* _Texte source_

⟨

Mais le cabinet de Turin croit en même temps que le Piémont devrait être représenté dans ce congrès, et il est persuadé que son intervention serait utile, pour ne pas dire indispensable, si les puissances qui montrent une sympathie éprouvée pour l'Italie et celles qui désirent prévenir les dangers résultant de l'état anormal de la Péninsule croient pouvoir faire prévaloir un système plus conforme à la justice en obtenant des concessions et des garanties de nature à calmer l'esprit public.

La Sardaigne jouit de la confiance des malheureuses populations dont le sort est sur le point d'être décidé; elle a déjà élevé la voix en leur faveur au sein du congrès de Paris, et non-seulement cette voix a été écoutée par les gouvernements les plus éclairés de l'Europe, mais encore elle a réussi à calmer des colères et des mécontentements prêts à éclater; elle a désarmé la révolution en lui substituant l'action régulière et légale de la diplomatie.

⟩

* _Consigne_
Transcrivez, dans le texte sur la Sardaigne et le congrès, tout ce qui va de « La Sardaigne jouit » jusqu'à « de la diplomatie. ». Les lignes ci-après viennent d'une autre source.

* _Entrées_
⟨

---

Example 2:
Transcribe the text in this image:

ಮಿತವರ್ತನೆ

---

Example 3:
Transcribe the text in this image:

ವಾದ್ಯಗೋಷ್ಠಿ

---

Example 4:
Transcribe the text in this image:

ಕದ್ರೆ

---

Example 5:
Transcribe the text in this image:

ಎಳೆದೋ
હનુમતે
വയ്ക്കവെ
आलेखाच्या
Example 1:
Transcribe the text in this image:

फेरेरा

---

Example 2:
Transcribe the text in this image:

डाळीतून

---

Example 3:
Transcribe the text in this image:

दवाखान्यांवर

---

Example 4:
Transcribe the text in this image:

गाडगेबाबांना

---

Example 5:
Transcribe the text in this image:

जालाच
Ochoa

⟩
⟨

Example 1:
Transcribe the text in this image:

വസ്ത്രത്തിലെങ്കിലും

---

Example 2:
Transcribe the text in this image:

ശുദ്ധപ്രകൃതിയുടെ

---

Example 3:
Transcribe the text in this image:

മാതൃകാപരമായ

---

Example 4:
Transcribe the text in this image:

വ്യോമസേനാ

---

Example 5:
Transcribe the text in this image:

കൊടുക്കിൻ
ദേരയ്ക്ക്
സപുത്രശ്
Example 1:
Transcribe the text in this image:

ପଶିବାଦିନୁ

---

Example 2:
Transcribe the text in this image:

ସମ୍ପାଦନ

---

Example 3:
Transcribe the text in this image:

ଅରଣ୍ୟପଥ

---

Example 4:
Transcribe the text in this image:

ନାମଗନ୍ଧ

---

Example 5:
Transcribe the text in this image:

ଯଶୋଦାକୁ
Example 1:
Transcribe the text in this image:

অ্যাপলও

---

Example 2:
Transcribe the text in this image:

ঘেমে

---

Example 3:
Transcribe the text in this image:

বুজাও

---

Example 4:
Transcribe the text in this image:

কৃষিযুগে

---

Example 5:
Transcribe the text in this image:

⟩

* _Réponse_
La Sardaigne jouit de la confiance des malheureuses populations dont le sort est sur le point d'être décidé; elle a déjà élevé la voix en leur faveur au sein du congrès de Paris, et non-seulement cette voix a été écoutée par les gouvernements les plus éclairés de l'Europe, mais encore elle a réussi à calmer des colères et des mécontentements prêts à éclater; elle a désarmé la révolution en lui substituant l'action régulière et légale de la diplomatie.